Una parola chiave in questa riflessione è: accelerazione. Sono accelerati i ritmi di vita, accelerati i ritmi produttivi, accelerati i tempi di ricambio delle informazioni. E’ tutto talmente veloce che spesso gli stimoli ai quali siamo sottoposti non sono consequenziali ma simultanei. Bisogna allenare la capacità di essere multitasking, di trovare spazio sufficiente per sostenere una moltitudine di finestre aperte, anche quando queste finestre hanno temperature emotive molto diverse l’una dall’altra. Leggiamo al contempo di una bomba che esplode su un ponte e di quanto ci fa risparmiare la nuova offerta della adsl del nostro gestore telefonico.
I giovanissimi sono abituati alla velocità, ce ne accorgiamo in un attimo quando li vediamo smanettare davanti a una tastiera. La velocità, la richiesta di semplificazione e di sintesi, ci costringono fatalmente a orientarci sul risultato e allora rischiamo di perdere la ricchezza del viaggio. Qualche giorno fa un tredicenne mi ha chiesto perché avrebbe dovuto leggere un libro che gli avevano regalato, visto che sbirciando le ultime pagine aveva già capito come andava a finire.
Smarcandoci velocemente dalla seduzione del giudizio morale, possiamo commentare i risultati di una recente ricerca condotta dalla dott.ssa Lisa Starr dell'Università di Rochester, da cui risulta che gli adolescenti che hanno una ridotta capacità di differenziare le emozioni (negative, nel caso dello studio specifico, ma potremmo allargare la riflessione tenendo dentro anche quelle positive) sono più a rischio di sviluppare una depressione in età adulta in relazione ad eventi stressanti. “Alessitimia”, si chiama l’incapacità di nominare le emozioni. E non è solo una questione di linguaggio, perché il linguaggio segue e si adatta a qualcosa che si sperimenta. Dire genericamente “sto male” è diverso dal poter dire: sono frustrato, sono annoiato, sono rabbioso, sono ferito, sono deluso. In più, la prescrizione social a mostrare costantemente una faccia sorridente e la scenografia di una vita allegra, rendono ancora più complesso il processo di gestione degli stati emotivi, soprattutto quelli su cui si suppone non ci sia approvazione sociale.

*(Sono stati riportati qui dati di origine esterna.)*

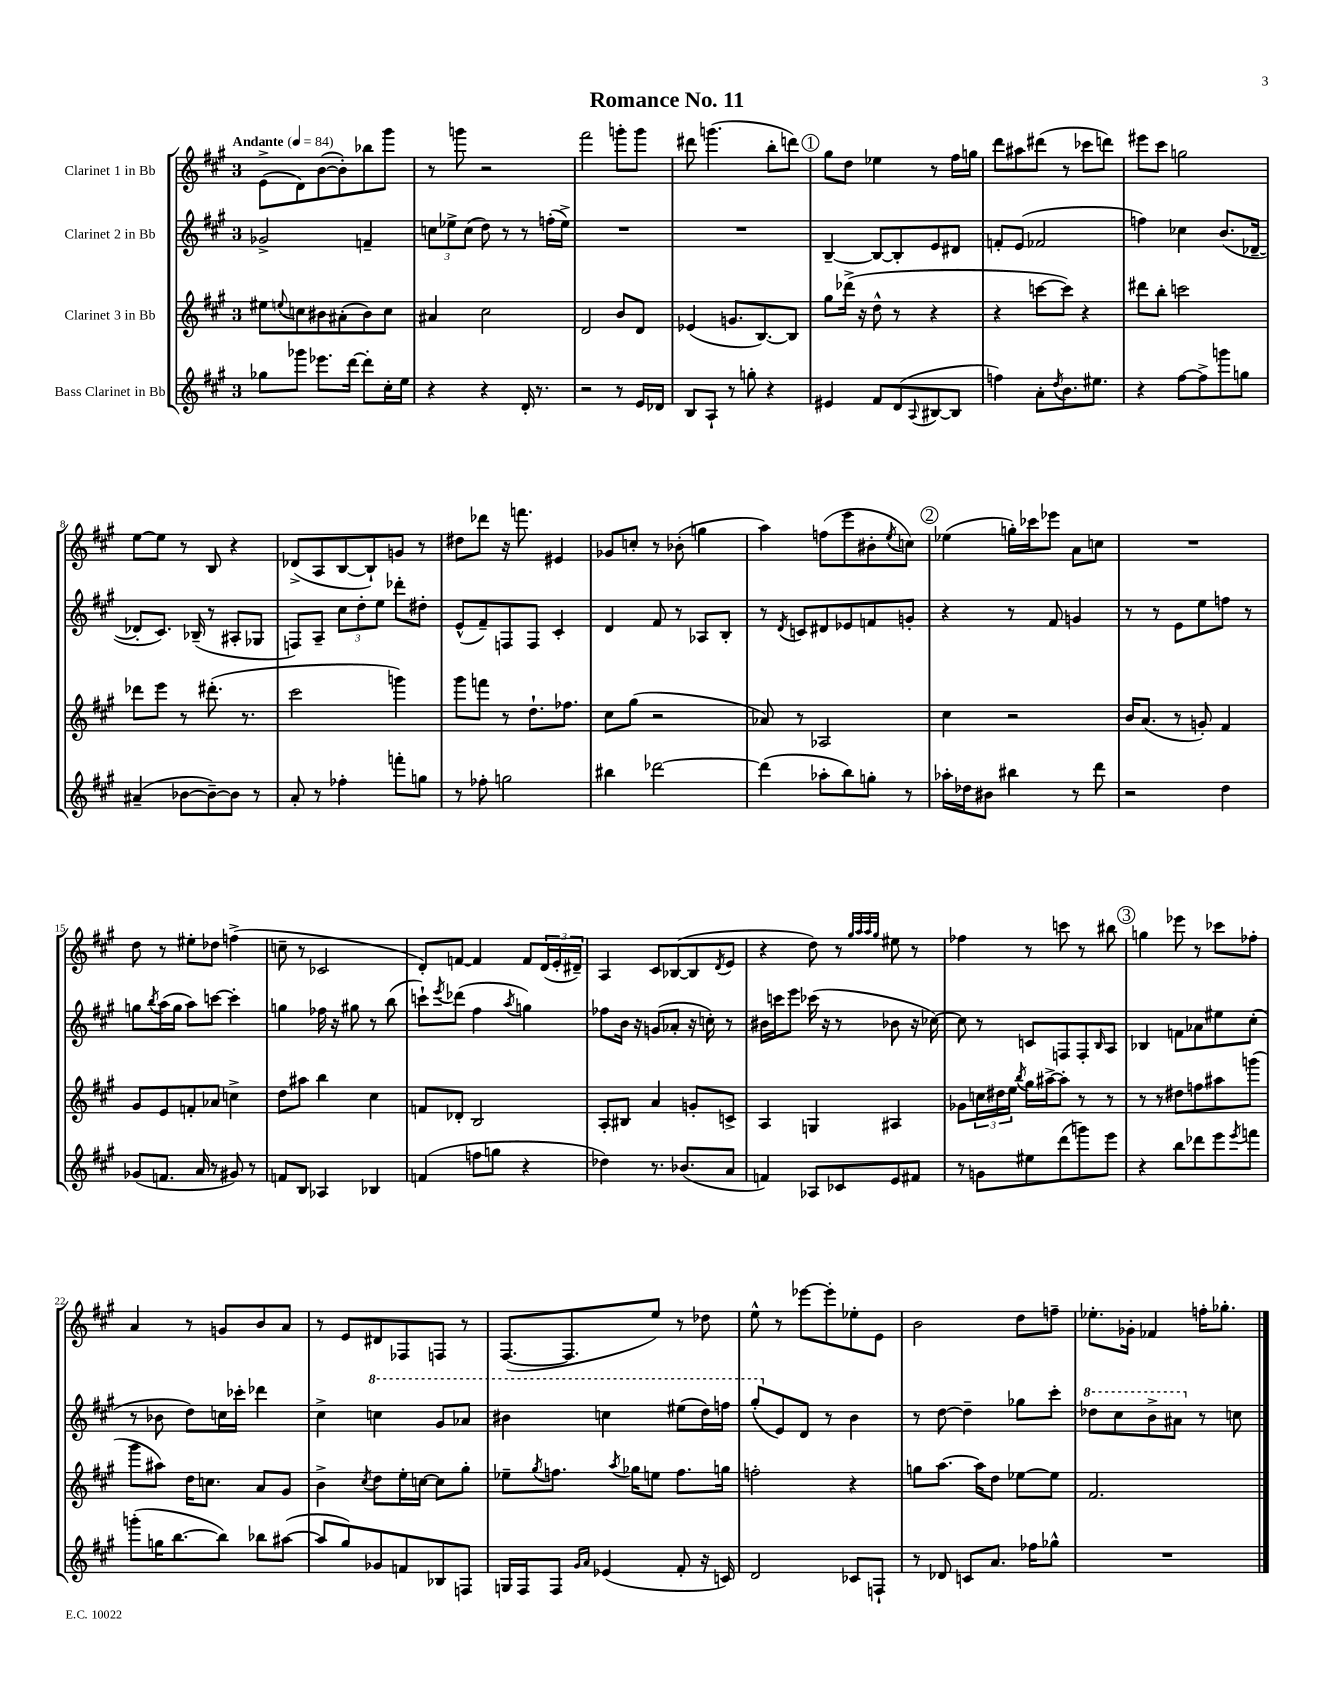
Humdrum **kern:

**kern	**kern	**kern	**kern
*staff4	*staff3	*staff2	*staff1
*clefG2	*clefG2	*clefG2	*clefG2
*k[f#c#g#]	*k[f#c#g#]	*k[f#c#g#]	*k[f#c#g#]
*M3/4	*M3/4	*M3/4	*M3/4
*MM84	*MM84	*MM84	*MM84
8gg-	8ee#	2g-^	(8e^
.	8qqee	.	.
8ggg-	8cc	.	8d)
8.eee-	8b#	.	([8b
.	(8a#'	.	8b'])
[16ddd	.	.	.
8ddd']	8b#)	4f~	8bb-
16cc#'	8cc	.	8ggg#
16ee	.	.	.
=	=	=	=
4r	4a#	12cc	8r
.	.	12ee-^	.
.	.	.	8ggg
.	.	(12cc	.
4r	2cc#	8dd)	2r
.	.	8r	.
16d'	.	8r	.
8.r	.	.	.
.	.	(16ff'	.
.	.	16ee-^)	.
=	=	=	=
2r	2d	2.r	2fff#
8r	8b	.	8ggg'
16e	8d	.	8ggg
16d-	.	.	.
=	=	=	=
8B	(4e-	2.r	8ddd#
8A`	.	.	(4.ggg
8r	8.g	.	.
8gg'	.	.	.
.	[8.B)	.	.
4r	.	.	8bb'
.	8B]	.	8ddd)
=	=	=	=
4e#	8gg#	[4B~	8gg#
.	(16ddd-^	.	8dd
.	16r	.	.
8f#	8dd^^	8B_	4ee-
(8d	8r	8B']	.
8qqA	.	.	.
[8B#	4r	8e	8r
8B#]	.	8d#	16ff#
.	.	.	16gg
=	=	=	=
4ff)	4r	8f'	8ddd
.	.	(8e	8aa#
8a'	[8ccc	2f-	(8ddd#
8qdd	.	.	.
8.b	8ccc])	.	8r
.	4r	.	8ccc-
8.ee#	.	.	.
.	.	.	8ddd)
=	=	=	=
4r	8ddd#	4ff)	8eee#
.	8bb'	.	8ccc#
[8ff#	2ccc	4cc-	2gg
8ff#^]	.	.	.
8ggg	.	(8.b	.
8gg	.	.	.
.	.	[16d-~	.
=	=	=	=
(4a#~	8ddd-	8d-']	[8ee
.	8eee	8.c#)	8ee]
[8b-	8r	.	8r
.	.	(16B-~	.
8b-~_)	(8.ddd#'	8r	8B
8b-]	.	8A#'	4r
.	8.r	.	.
8r	.	8G-	.
=	=	=	=
8a'	2ccc#	8F)	(8d-^
8r	.	8A~	8A
4ff-'	.	12cc#	[8B
.	.	12dd'	.
.	.	.	8B`])
.	.	12ee	.
8fff'	4ggg)	8ddd-'	8g
8gg	.	8dd#'	8r
=	=	=	=
8r	8ggg#	(8e^^	8dd#
8ff-'	8fff	8f#~)	8ddd-
2gg	8r	8F	16r
.	.	.	8.fff
.	8.dd`	8F	.
.	.	4c#'	4e#
.	8.ff-	.	.
=	=	=	=
4bb#	8cc#	4d	8g-
.	(8gg#	.	8cc'
[2ddd-	2r	8f#	8r
.	.	8r	(8b-'
.	.	8A-	4gg
.	.	8B'	.
=	=	=	=
(4ddd-]	8a-)	8r	4aa)
.	.	8qd	.
.	8r	8c	.
8aa-'	2A-	8d#	(8ff
8bb)	.	8e-	8eee
8gg'	.	8f	8b#'
.	.	.	8qee
8r	.	8g'	8cc)
=	=	=	=
16aa-'	4cc#	4r	(4ee-
16dd-	.	.	.
8b#	.	.	.
4bb#	2r	8r	16gg')
.	.	.	16ccc-
.	.	8f#	8eee-
8r	.	4g	8a
8ddd	.	.	8cc
=	=	=	=
2r	16b	8r	2.r
.	(8.a	.	.
.	.	8r	.
.	8r	8e	.
.	8g')	8ee	.
4dd	4f#	8ff	.
.	.	8r	.
=	=	=	=
(8g-	8g#	8gg	8dd
.	.	8qbb	.
8.f	8e	(16aa	8r
.	.	16gg	.
.	8f'	8aa)	8ee#'
16a	.	.	.
8r	8a-	[8ccc	8dd-
8g#)	4cc^	4ccc']	(4ff^
8r	.	.	.
=	=	=	=
8f	8dd	4gg	8cc~
8B	8aa#	.	8r
4A-	4bb	16ff-	2c-
.	.	16r	.
.	.	8gg#	.
4B-	4cc#	8r	.
.	.	(8bb	.
=	=	=	=
(4f	8f	8ccc`)	8d')
.	.	8qeee	.
.	8d-'	(8ddd-	[8f
8ff	2B	4ff#	4f]
8gg	.	.	.
.	.	8qaa	.
4r	.	4gg)	8f
.	.	.	(24d
.	.	.	24e'
.	.	.	24d#~)
=	=	=	=
4dd-)	8A'	8ff-	4A
.	8B#	16b	.
.	.	16r	.
8.r	4a	(8g	8c#
.	.	8a-'	([8B-
(8.b-	.	.	.
.	8g'	16r	8B-]
.	.	16cc')	.
.	.	.	8qd
8a	8c^	8r	8e
=	=	=	=
4f)	4A	16b#	4r
.	.	16ccc	.
.	.	8eee	.
8A-	4G	(16ccc-	8dd)
.	.	16r	.
8c-	.	8r	8r
.	.	.	32qqgg#
.	.	.	32qqaa
.	.	.	32qqaa
.	.	.	32qqgg#
8e	4A#	8b-	8ee#
8f#	.	16r	8r
.	.	[16cc-)	.
=	=	=	=
8r	8g-	8cc-]	4ff-
8g	24cc	8r	.
.	24dd#	.	.
.	24ee	.	.
.	8qbb	.	.
8ee#	16gg#	8c	8r
.	[16aa#^	.	.
(8ddd	8aa#']	8F	8ccc
8ggg)	8r	8F'	8r
.	.	16qqB	.
8eee	8r	8A	8bb#
=	=	=	=
4r	8r	4B-	4gg
.	8r	.	.
8bb	8dd#	8f	8eee-
8ddd-	8ff	8a-	8r
8eee	8aa#	8ee#	8ccc-
8qeee	.	.	.
8fff	(8ggg	(8cc#'	8ff-'
=	=	=	=
(8ggg'	8ggg#	8r	4a
16gg	8aa#)	8b-	.
[8.bb	.	.	.
.	16dd	8dd)	8r
.	8.cc	.	.
8bb])	.	16cc	8g
.	.	16ccc-'	.
8bb-	8a	4ddd-	8b
([8aa#	8g#	.	8a
=	=	=	=
8aa#]	4b^	4cc#^	8r
8gg#)	.	.	8e
.	8qcc#	.	.
8g-	8dd	4ccc	8d#
8f	16ee'	.	8F-
.	[16cc	.	.
8B-	8cc]	8gg#	8F
8F	8gg#'	8aa-	8r
=	=	=	=
16G	8ee-~	4bb#	([8.F#
16F#	.	.	.
.	8qgg#	.	.
8F#	8.ff	.	.
.	.	.	8.F#]
16qqg#	.	.	.
16qqa	.	.	.
(4e-	.	4ccc	.
.	8qaa	.	.
.	16gg-	.	.
.	8ee	.	8ee)
8f#'	8.ff	(8eee#	8r
16r	.	16ddd)	8dd-
16c)	16gg	16fff	.
=	=	=	=
2d	2ff'	(8ggg#'	8ee^^
.	.	8e)	8r
.	.	8d	[8eee-
.	.	8r	8eee-']
8c-	4r	4b	8ee-'
8F`	.	.	8e
=	=	=	=
8r	8gg	8r	2b
8d-	[8.aa	[8dd	.
8c	.	4dd~]	.
.	16aa]	.	.
8.a	8dd	.	.
.	[8ee-	8gg-	8dd
16ff-	.	.	.
8gg-^^	8ee-]	8ccc#'	8ff~
=	=	=	=
2.r	2.f#	8ddd-	8.ee-'
.	.	8ccc#	.
.	.	.	16g-'
.	.	8bb^	4f-
.	.	8aa#	.
.	.	8r	16ff'
.	.	.	8.gg-'
.	.	8cc	.
==	==	==	==
*-	*-	*-	*-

Le emozioni, però, sono alla base della capacità di fornire valutazioni morali e cognitive, di apprendere, di sviluppare strategie di fronteggiamento e di direzionare i comportamenti e le azioni.
Avere una bassa capacità di differenziare le emozioni può contribuire a esporre i ragazzi alla difficoltà di traduzione di senso di una realtà ipercomplessa e ipersatura di stimoli.
D’altra parte, se stiamo imparando che i testi che funzionano in rete devono essere scritti con frasi brevi e senza aggettivi, dove andare a esercitarsi? E come si allena la capacità di differenziare le emozioni? La prima fonte di approvvigionamento sono le relazioni con gli altri, che stimolano i processi di identificazione empatica e di confronto. E poi ci sono l'educazione e la formazione, che sostengono i processi di elaborazione critica, di connessione e di interpretazione delle informazioni.
In un mondo troppo veloce l’affettività fragile di individui in trasformazione richiede di rallentare almeno un pò, sopportando lo spazio vuoto di cui la riflessione e il sentire hanno bisogno.